This blog is designed to highlight the paddling opportunities within South Dakota, mainly within a 50-mile radius of Sioux Falls. While Sioux Falls is far from the adventure of coastal regions, there is a certain satisfaction in utilizing the available waterways to observe weather, water conditions, and the landscape along the shoreline. In addition, there is a wealth of animal life on the waters of small South Dakota lakes, rivers, and creeks, including geese, ducks, pelicans, great blue heron, egrets, hawks, owls, perching birds, deer, raccoons, and beaver. Eagles, fox, and coyote are also sometimes spotted.
The sites described are places where I have kayaked over the past few years, mostly in South Dakota but sometimes including locations in Iowa and Minnesota. One of the best sources of information on the accessibility of small lakes is the South Dakota Atlas and Gazetteer, the large map book of South Dakota. Lakes with a public access are generally identified by a boat symbol marking the location of a launching site on public land.
You will notice the menu of paddling locations on the right side of the blog. Each of the postings is linked to one of the areas, and my intention is to provide a continuing review of the places where I paddle. Perhaps these narratives will help readers select waterways of interest to them. Please feel free to offer a comment regarding any of my postings; I would welcome the dialog.

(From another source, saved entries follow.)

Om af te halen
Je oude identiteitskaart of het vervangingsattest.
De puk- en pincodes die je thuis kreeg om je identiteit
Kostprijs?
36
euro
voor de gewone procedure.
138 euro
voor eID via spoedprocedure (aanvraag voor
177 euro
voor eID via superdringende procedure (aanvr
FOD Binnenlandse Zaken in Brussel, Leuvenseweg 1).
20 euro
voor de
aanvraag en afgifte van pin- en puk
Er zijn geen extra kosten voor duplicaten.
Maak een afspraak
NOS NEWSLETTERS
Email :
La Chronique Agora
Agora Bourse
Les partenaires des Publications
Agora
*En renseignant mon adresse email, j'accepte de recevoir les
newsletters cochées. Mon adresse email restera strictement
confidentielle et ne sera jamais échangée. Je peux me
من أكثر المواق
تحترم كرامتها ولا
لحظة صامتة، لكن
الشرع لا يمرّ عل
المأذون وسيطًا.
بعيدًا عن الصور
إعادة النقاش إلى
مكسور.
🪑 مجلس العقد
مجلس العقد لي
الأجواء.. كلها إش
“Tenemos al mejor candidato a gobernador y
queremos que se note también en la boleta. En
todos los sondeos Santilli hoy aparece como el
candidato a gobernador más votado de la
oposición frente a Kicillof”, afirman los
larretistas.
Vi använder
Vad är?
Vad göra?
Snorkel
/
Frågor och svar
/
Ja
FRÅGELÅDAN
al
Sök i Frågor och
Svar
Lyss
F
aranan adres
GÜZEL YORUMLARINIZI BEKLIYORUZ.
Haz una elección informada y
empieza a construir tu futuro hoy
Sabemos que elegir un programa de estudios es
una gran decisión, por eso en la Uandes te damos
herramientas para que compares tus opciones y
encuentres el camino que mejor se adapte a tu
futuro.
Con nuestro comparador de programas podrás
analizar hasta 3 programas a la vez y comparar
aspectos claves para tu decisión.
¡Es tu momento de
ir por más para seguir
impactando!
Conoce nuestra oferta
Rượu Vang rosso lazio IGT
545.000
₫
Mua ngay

I also maintain a companion blog that describes hiking opportunities within the Sioux Falls area. You can access that blog at: http://hikingsiouxfalls.blogspot.com
Friday, November 28, 2014
Memorial Mass of Christian Burial will begin at 2:00 PM on Friday, August 1, 2014 at St. Lambert Catholic Church in Sioux Falls. Family present visitation will begin at 5:00 PM on Thursday at George Boom Funeral Home with a liturgical wake service beginning at 7:00 PM. Memorials will be forwarded toward a donation to Perry Nature Area, a beloved and favored recreational spot for Jay and his family.
Jay was born on November 30, 1941 in Portsmouth, New Hampshire to Betty Eastman and George Willis Heath, Jr. He grew up in New England and the South until moving to Anchorage, Alaska to begin 7th grade. After attending Anchorage High School, Jay left school at the age of 17 to join the U.S. Navy in 1959, where he obtained his G.E.D., and began his lifetime love of maritime travel.
After completing his enlistment, Jay moved to Los Angeles, where he attended community college while working in the defense industry. He then moved to Aberdeen, South Dakota, where he pursued his college education while working as a television cameraman. It was in Aberdeen that he met his beloved future wife Marcella. The couple was united in marriage on November 28, 1969 in Grenville, SD. Following graduation, Jay entered the U.S. Peace Corps, where he spent two years as a teacher trainer, traveling extensively across South and Central America. The couple made their home in Sioux Falls, SD in 1979.
Following the Peace Corps, Jay served as a teacher, principal, and superintendent in South Dakota and Minnesota. After completing his Doctoral Degree in Education from the University of South Dakota, Jay served as a Professor of Educational Administration in Nebraska and South Dakota. As an educational leader, he led over 20 accreditation teams for school evaluations across Europe, Asia, North Africa, the Middle East, Latin America, and the Pacific. Jay retired in 2006.
Jay and Marcella were especially proud of their sons Jason and Derek. These fine young men were the central focus of their lives. Jay was a member of St. Lambert Catholic Church. He was a past officer in the South Dakota Canoe/Kayak Organization. He was an Osher Lifelong Learning Institute (OLLI) Board Member. He was a volunteer at the Sertoma Park Outdoor Campus. He was active on the Minnehaha County Museum Board and Historical Association and the South Dakota State Archeological Association.
Grateful for having shared his life are his wife, Marcella of Sioux Falls; two sons, Jason (Courtney) Heath of Chicago, IL, and Derek (Molly Brown) Heath, Sioux Falls; and one sister, Patricia (Johnny) McCaskill, Jackson, TN. Preceding him in death were his parents Betty Eastman Baiocco, George Willis Heath, and a sister, Nancy.